Dead Island 2 doesn’t excel at invoking the aforementioned PS3/360 spirit just because it’s a sandbox which doesn’t cause anxiety. It’s also quite smart about matters such as character progression, weapon upgrades, and combat. They barely changed! And that’s great. One of the best things about the original Dead Island – which wasn’t great at all – was that it knew how to deliver no-BS action and gore without wasting the players’ time nor pushing them to grind.
On the other hand, it was reasonable to expect Assassin’s Creed Mirage to return to the old ways of counter-based, Arkham-like combat and straightforward upgrades in order to complete its illusion of “hey, you’re playing one of the old games”. But nope, it just behaves like the early hours of Valhalla when it comes to those systems. Combat works like Eivor’s early-game encounters for the entire game and upgrades still have that kind of RPG feeling to them… which isn’t fleshed out because “nope, we’re not making that kind of game.” There’s a lack of commitment to either vision, and it’s a bummer.
Dead Island 2 might have nailed its throwback of sorts by accident or as the direct result of time and budget constraints, but it ultimately feels genuine and cohesive.

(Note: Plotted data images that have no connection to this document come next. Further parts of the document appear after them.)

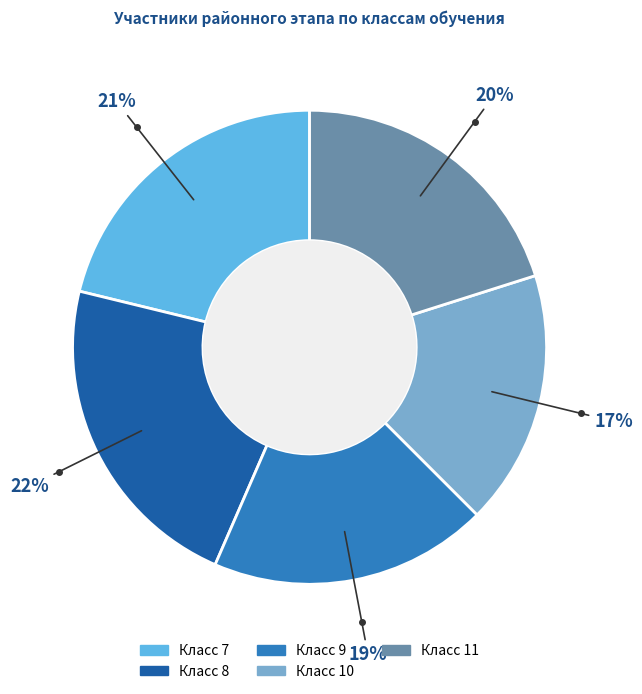

Is there a majority slice in this chart?

No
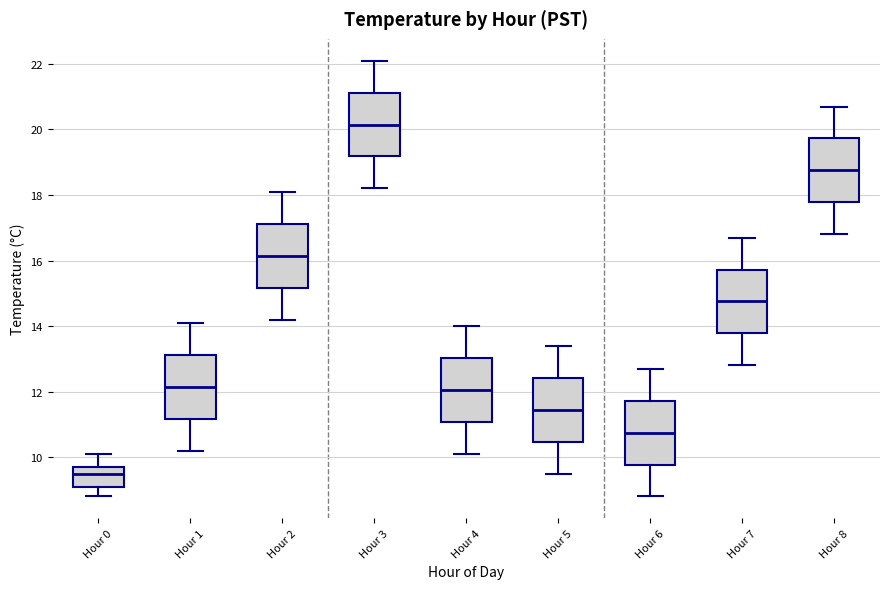

Reading left to right, transcribe this box plot: for each box, give where its median line is, the range the box spans, and where its two whiskers end, as read against the y-axis. The values are not printed on the chart, so give them approximately, as read against the axis.

Hour 0: median 9.6, box 9.2 to 9.8, whiskers 8.8 to 10.2
Hour 1: median 12.2, box 11.2 to 13.2, whiskers 10.2 to 14.2
Hour 2: median 16.2, box 15.2 to 17.2, whiskers 14.2 to 18.2
Hour 3: median 20.2, box 19.2 to 21.2, whiskers 18.2 to 22.2
Hour 4: median 12.0, box 11.0 to 13.0, whiskers 10.2 to 14.0
Hour 5: median 11.4, box 10.4 to 12.4, whiskers 9.6 to 13.4
Hour 6: median 10.8, box 9.8 to 11.8, whiskers 8.8 to 12.8
Hour 7: median 14.8, box 13.8 to 15.8, whiskers 12.8 to 16.8
Hour 8: median 18.8, box 17.8 to 19.8, whiskers 16.8 to 20.8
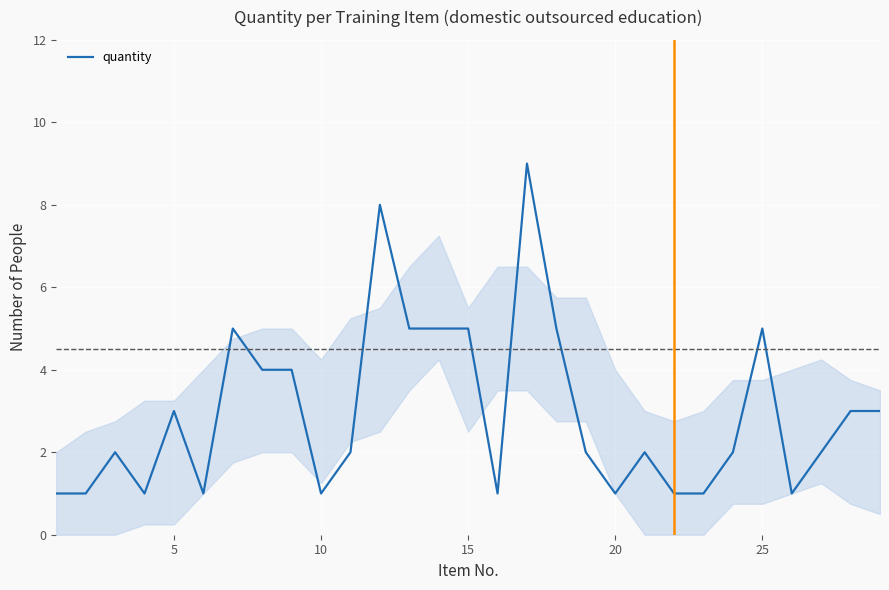

What is the maximum value shown in the chart?

9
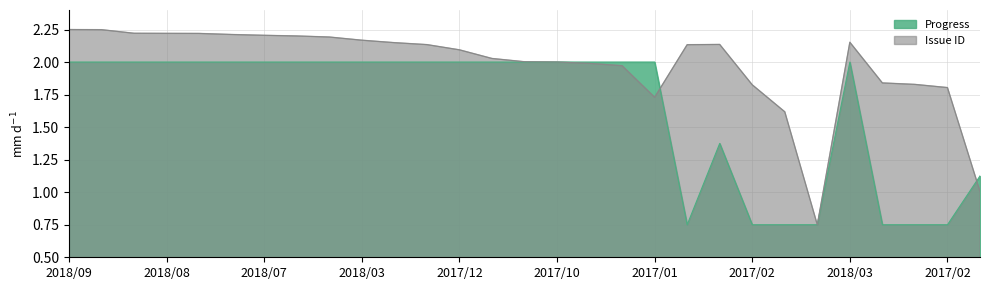

Where is Progress nearest to the value 1?

2015/07/01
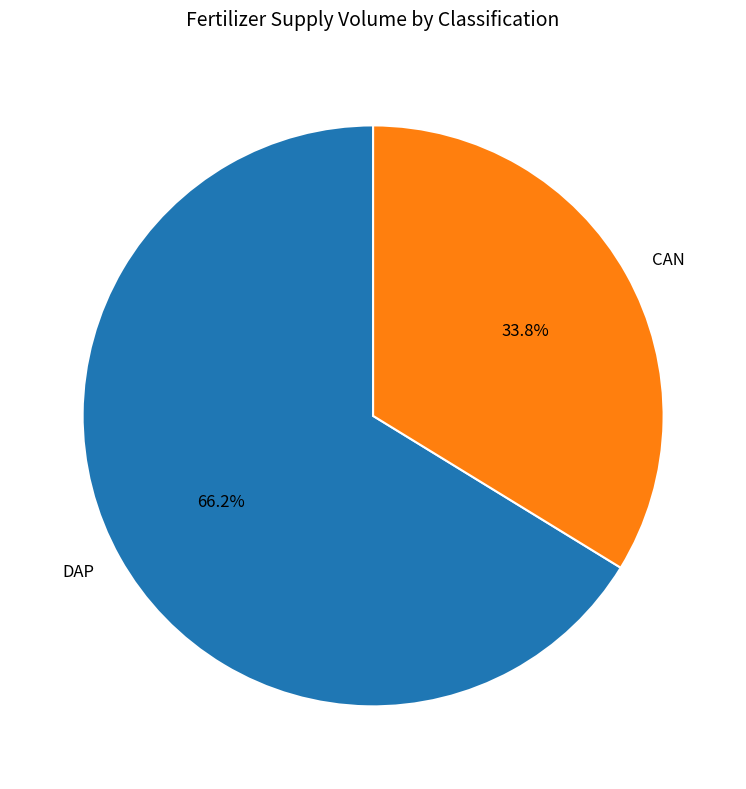

Does CAN represent more than half of the total?

No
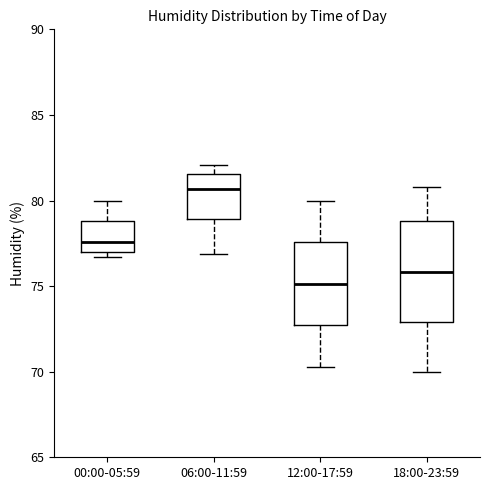

Which box's median line is the highest?

06:00-11:59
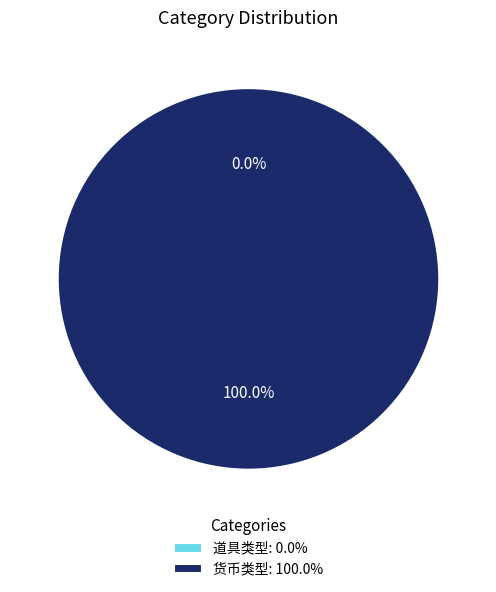

Count the number of slices in the pie.

2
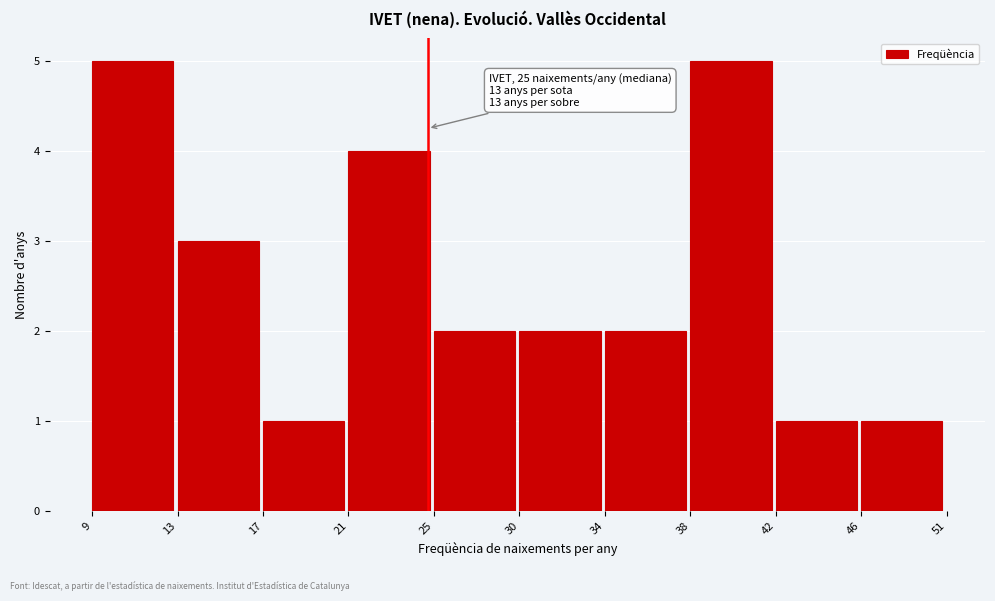

Reading left to right, transcribe all the data shown in this chart.

9=5	13=3	17=1	21=4	25=2	30=2	34=2	38=5	42=1	46=1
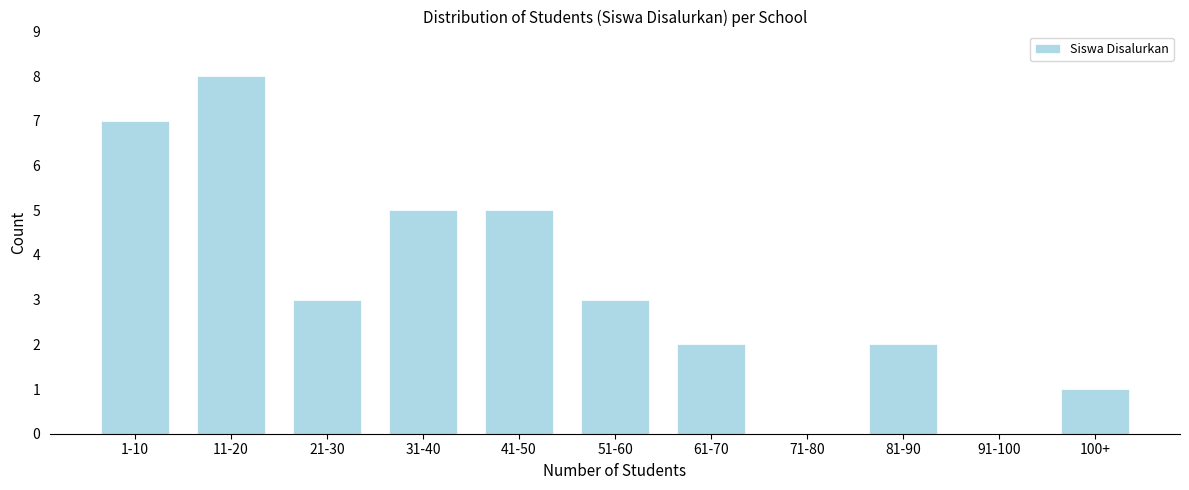

Reading left to right, transcribe all the data shown in this chart.

1-10=7	11-20=8	21-30=3	31-40=5	41-50=5	51-60=3	61-70=2	71-80=0	81-90=2	91-100=0	100+=1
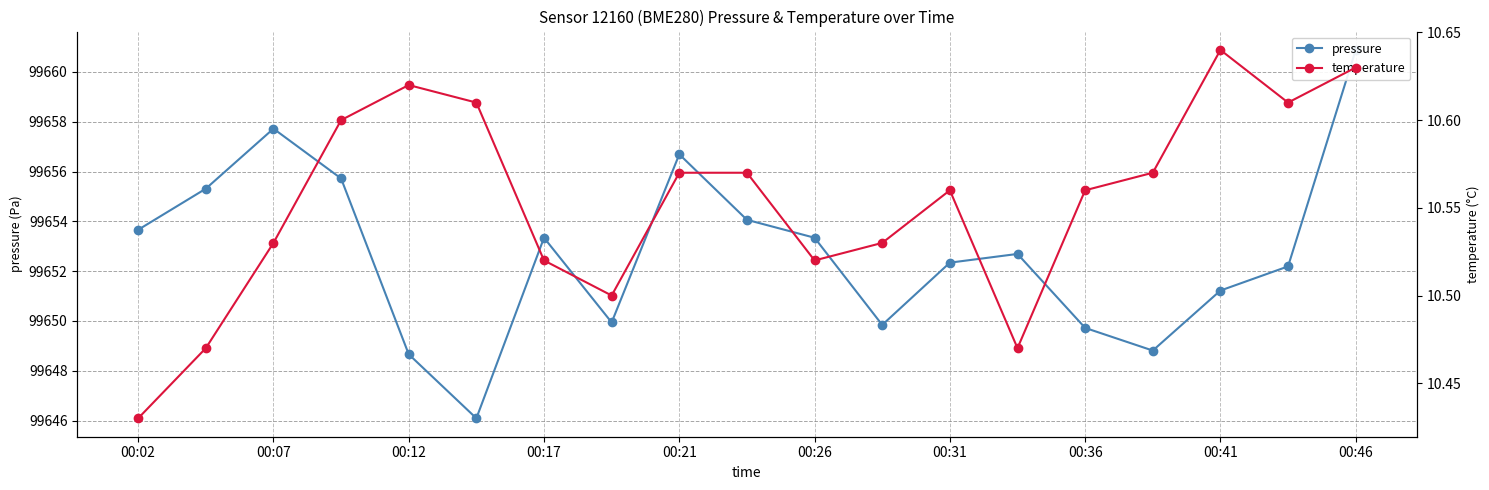

What are all the series names shown in the legend?

pressure, temperature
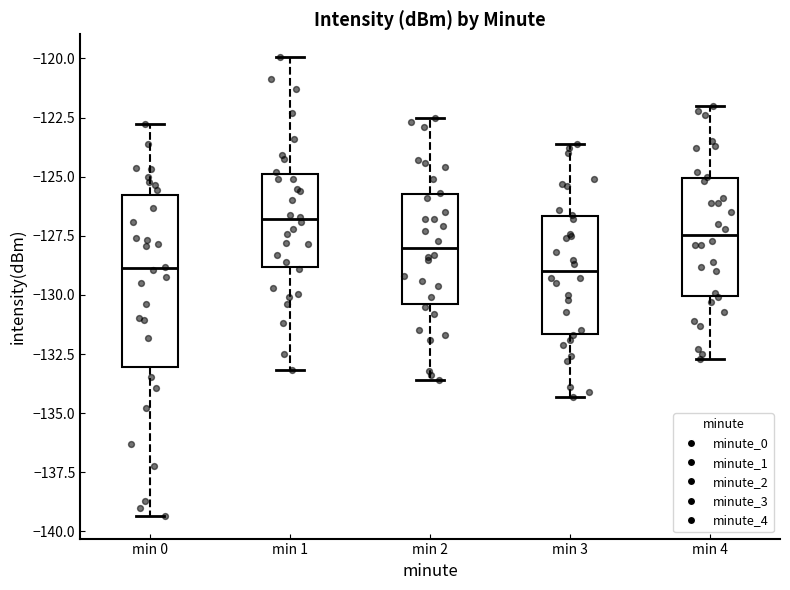

Where does the upper whisker of the box for min 2 end on the y-axis? The values are not printed on the chart, so give them approximately, as read against the axis.

-122.5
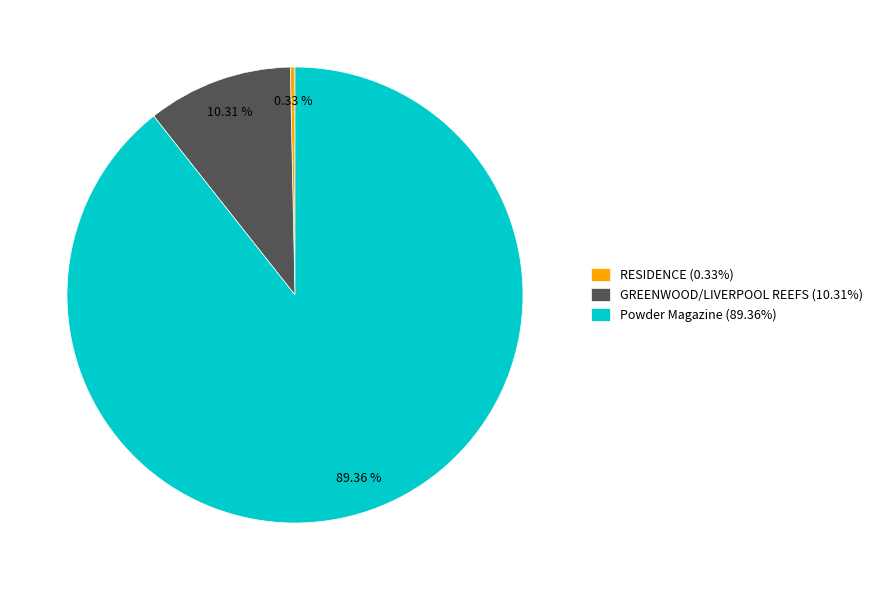

What is the largest slice in the pie chart?

Powder Magazine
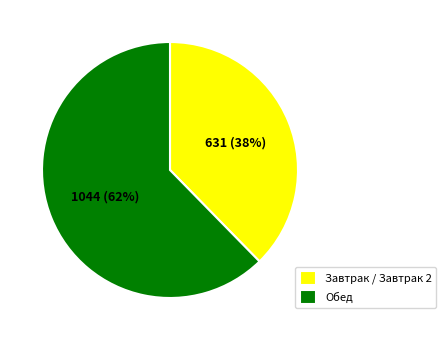

How many segments does this pie chart have?

2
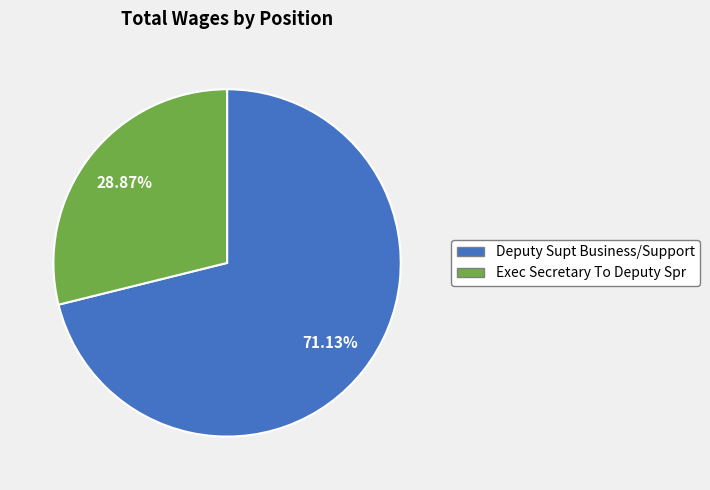

What is the ratio of the value at Exec Secretary To Deputy Spr to the value at Deputy Supt Business/Support?

0.4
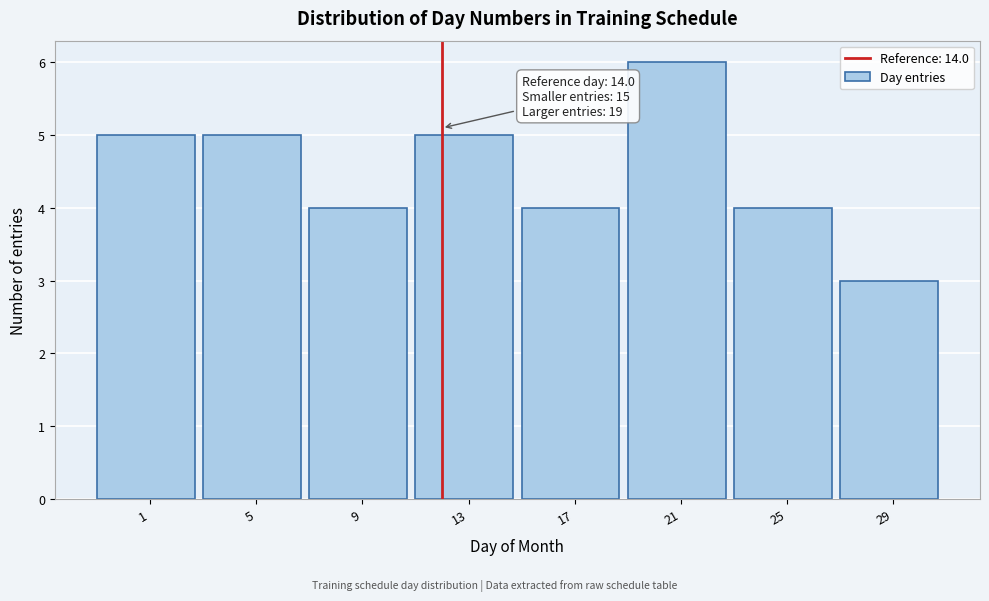

Reading left to right, what are all the values shown in this chart?

1=5	5=5	9=4	13=5	17=4	21=6	25=4	29=3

Assassin’s Creed Mirage dangles the carrot of pre-RPG entries in front of players for hours, but what you ultimately get is a snack-sized, watered-down dose of modern AC. It’s something I enjoyed well enough as a breather between September and October’s behemoths, and the lower price tag definitely helped, but I like my Assassin’s Creed better without identity crises, even if that means more headache-inducing maps and many numbers going up, thanks.